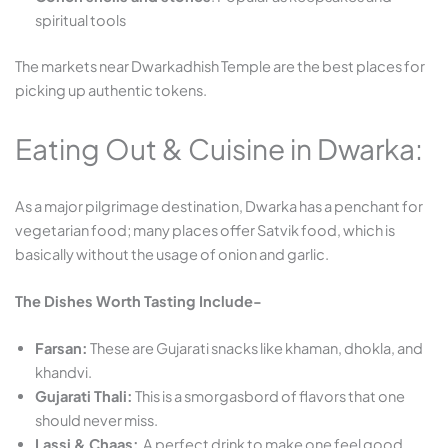
spiritual tools
The markets near Dwarkadhish Temple are the best places for
picking up authentic tokens.
Eating Out & Cuisine in Dwarka:
As a major pilgrimage destination, Dwarka has a penchant for
vegetarian food; many places offer Satvik food, which is
basically without the usage of onion and garlic.
The Dishes Worth Tasting Include-
Farsan:
These are Gujarati snacks like khaman, dhokla, and
khandvi.
Gujarati Thali:
This is a smorgasbord of flavors that one
should never miss.
Lassi & Chaas:
A perfect drink to make one feel good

------------------------------------------------------------------------

WORK TO BE COMPLETED:
Print every line of the material above exactly as it reads, skipping the pictures.

SOLUTION BELOW:
spiritual tools
The markets near Dwarkadhish Temple are the best places for
picking up authentic tokens.
Eating Out & Cuisine in Dwarka:
As a major pilgrimage destination, Dwarka has a penchant for
vegetarian food; many places offer Satvik food, which is
basically without the usage of onion and garlic.
The Dishes Worth Tasting Include-
Farsan:
These are Gujarati snacks like khaman, dhokla, and
khandvi.
Gujarati Thali:
This is a smorgasbord of flavors that one
should never miss.
Lassi & Chaas:
A perfect drink to make one feel good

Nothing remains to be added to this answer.